Xiaomi's CEO Lei Jun has been named the Businessman of 2014 by Forbes Asia.
Xiaomi, the upstart company from China, has been able to carve out a market for itself in Asia in a very short time with its affordable, high-end smartphones.
"This has been a remarkable year for several Internet companies in Asia, but as everyone involved with the Web these days knows, mobile devices are becoming the keys to the kingdom. No one is transforming the mass market for smartphones, with quality and affordability, more than Lei Jun's Xiaomi," Tim Ferguson, editor of Forbes Asia said in a statement.
The 45-year-old billionaire founded Xiaomi, which means "small rice" in Chinese Mandarin, four years ago but in a short span of time Xiaomi's handsets have lapped up a considerable share of Asia's mobile market competing with bigwigs like Samsung and Apple.
Xiaomi has yet to enter the U.S. or European markets but it has emerged as a frontrunner in Asia's mobile handset market. In fact, Xiaomi's sales exceeded Apple's in China for the third quarter of 2014. It also beat older rivals like Lenovo to gain the lion's market share in the country.
It now ranks third after Samsung and Apple in the global mobile market.
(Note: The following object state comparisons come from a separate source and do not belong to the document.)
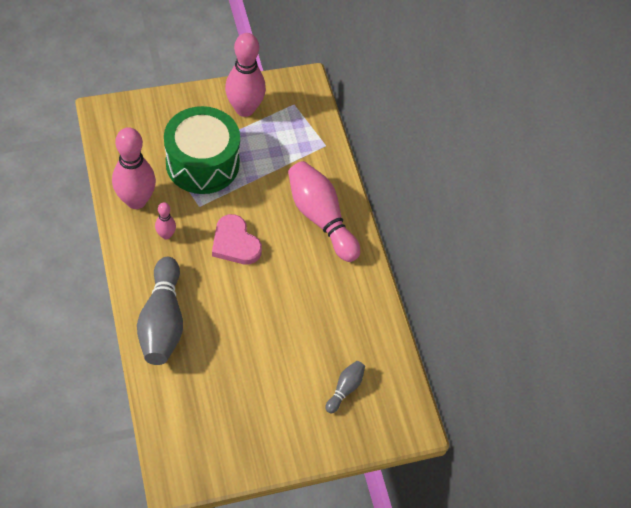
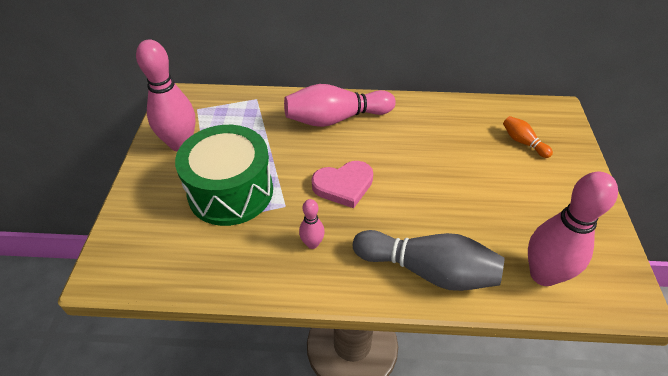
camera: 65 degrees left, 10 degrees down
(136, 200) = (252, 264): pink bowling pin -> pink bowling pin (543, 274)
(345, 389) = (523, 142): grey bowling pin -> orange bowling pin

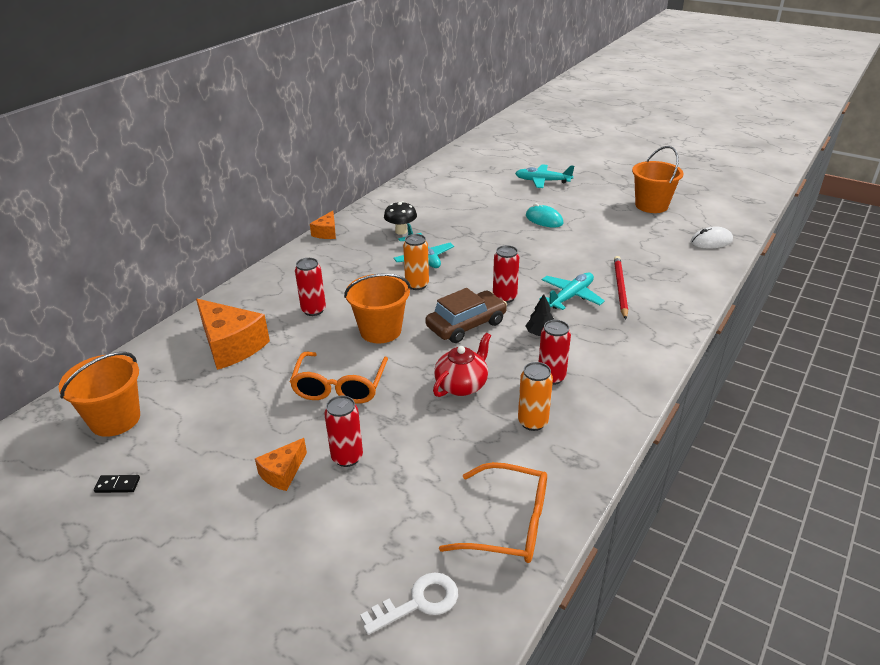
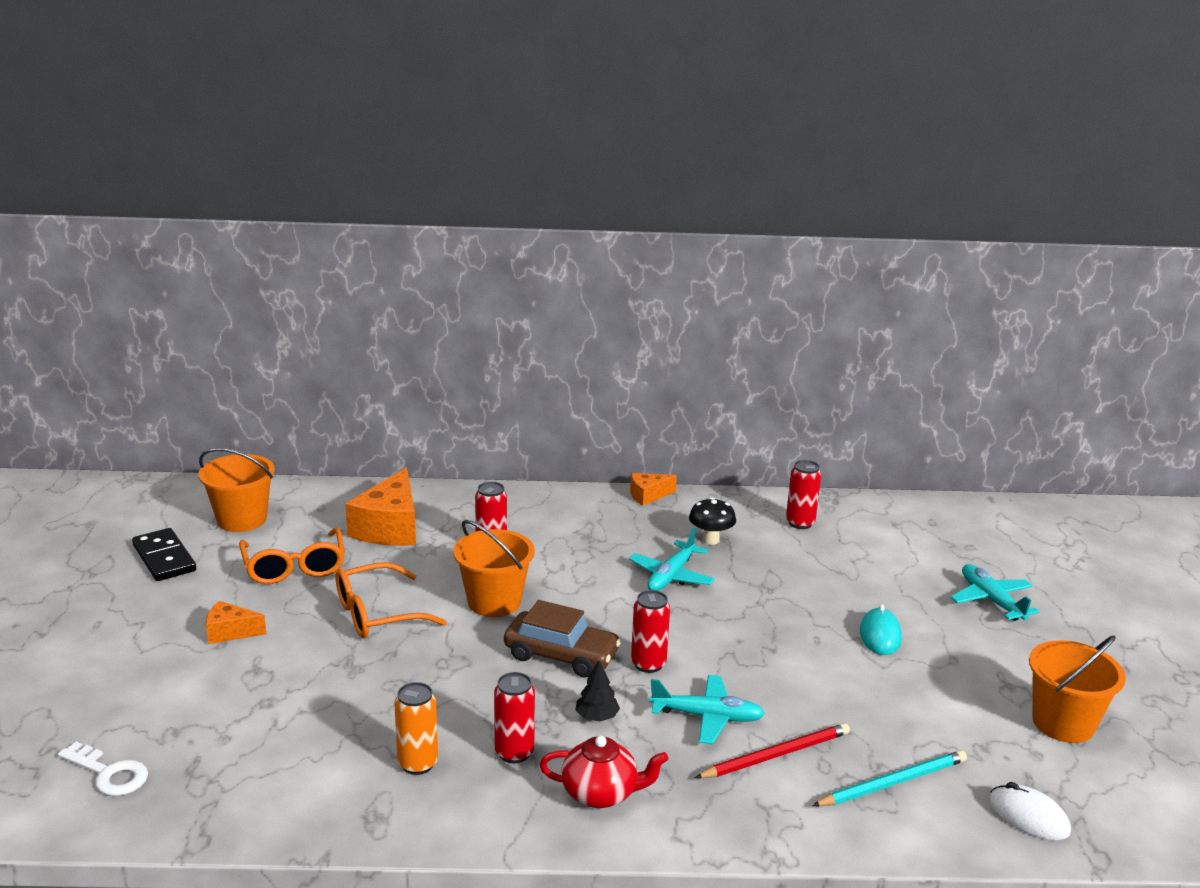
camera: 55 degrees right, 10 degrees down
(117, 485) = (164, 558): black domino -> black domino, size x2.14
(347, 457) = (274, 660): red can -> red can (800, 523)
(417, 285) = (607, 592): orange can -> none
(462, 385) = (444, 691): red teapot -> red teapot (601, 793)
(509, 524) = (242, 798): orange glasses -> orange glasses (294, 567)
(665, 264) = (893, 783): none -> turquoise pencil

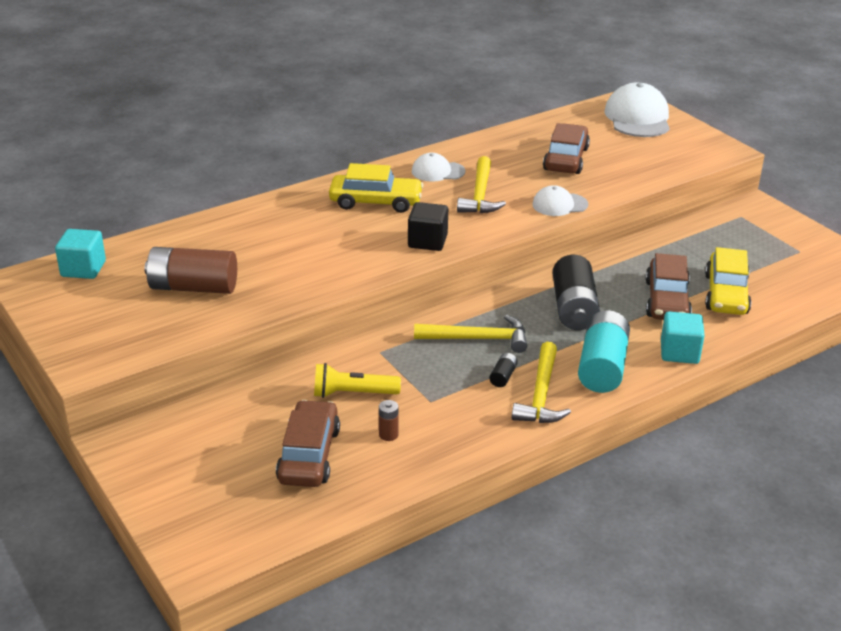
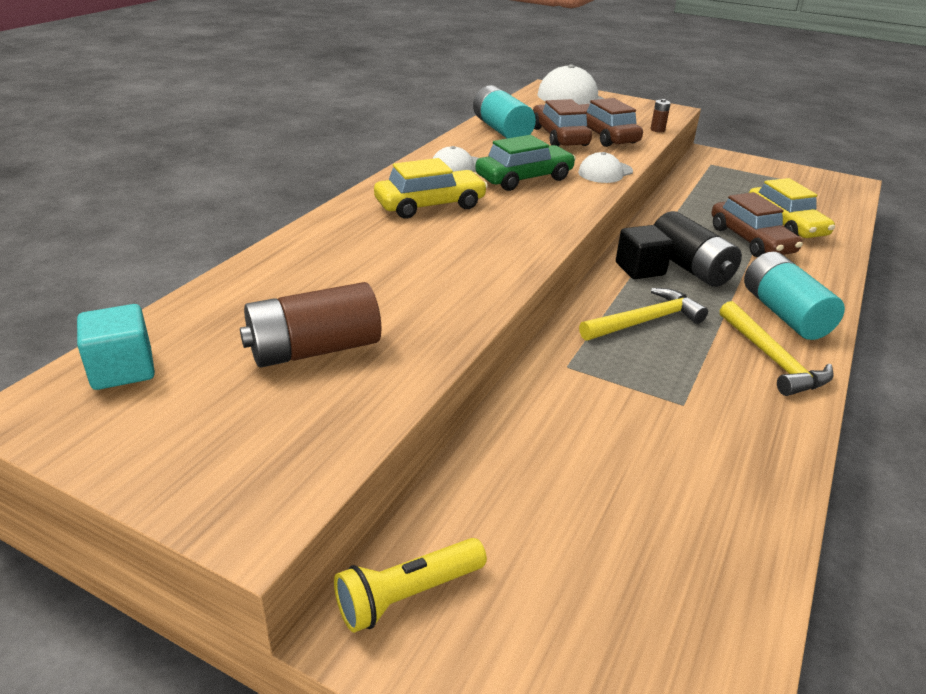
camera: 30 degrees left, 0 degrees up
(309, 455) = (637, 529): brown car -> brown car (604, 135)
(353, 393) = (595, 425): yellow flashlight -> yellow flashlight (408, 595)
(388, 435) = (691, 463): brown battery -> brown battery (657, 130)
(427, 241) = (529, 229): black cube -> black cube (640, 269)
(480, 195) = (524, 178): yellow hammer -> green car
(503, 376) = (716, 352): black battery -> none
(520, 141) = (501, 130): none -> turquoise battery
(679, 352) = (822, 281): turquoise cube -> none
In the first half of 2014, Xiaomi's sales exceeded $5.5 billion alone.
The man spinning all the magic behind Xiaomi's success is a hardworking leader, who works 100 hours a week himself. Lei had a vision right from the start.
"From the first day I founded Xiaomi, my goal was to make a global company," he told Forbes in an interview.
But Lei's dreams have expanded. He thought Xiaomi could be a billion dollar company, but today he plans on making it a multi-billion dollar company.
"The most important thing is to focus, focus, focus. If I have an IPO today, everyone will be rich, sell their shares, buy a house, buy a car and emigrate," he said adding that the bigger a company gets, the more managing it will need.
At the recent World Internet Conference, Lei said that Xiaomi was poised to become the world's best smartphone company in the coming five or 10 years. He expects its user base to triple from the current 70 million to 200 million.
"I believe that no one thought the Xiaomi from three years ago, which just made its first phone, would later rank as the third largest player. Within five or 10 years, we have the opportunity to become the number one smartphone company in the world," Lei said at the conference.
Lei also has diversification plans for Xiaomi. The company is all set to release its television line in China and has plans of developing networked appliances and other gadgets.
Lei Jun has been compared to Apple's Steve Jobs considering the immense success of Xiaomi. But the CEO, whose net worth is pegged at $9.1 billion as of October by Forbes, said that Xiamoi is different from Apple.
"They [Apple] don't really care about what the users want. They imagine what the users want. Xiaomi is different," Lei said in an earlier interview with CNN Money.
"Xiaomi's priority is not revenue, not profit, nor market share," Lei said. "We focus on making the product that makes users scream."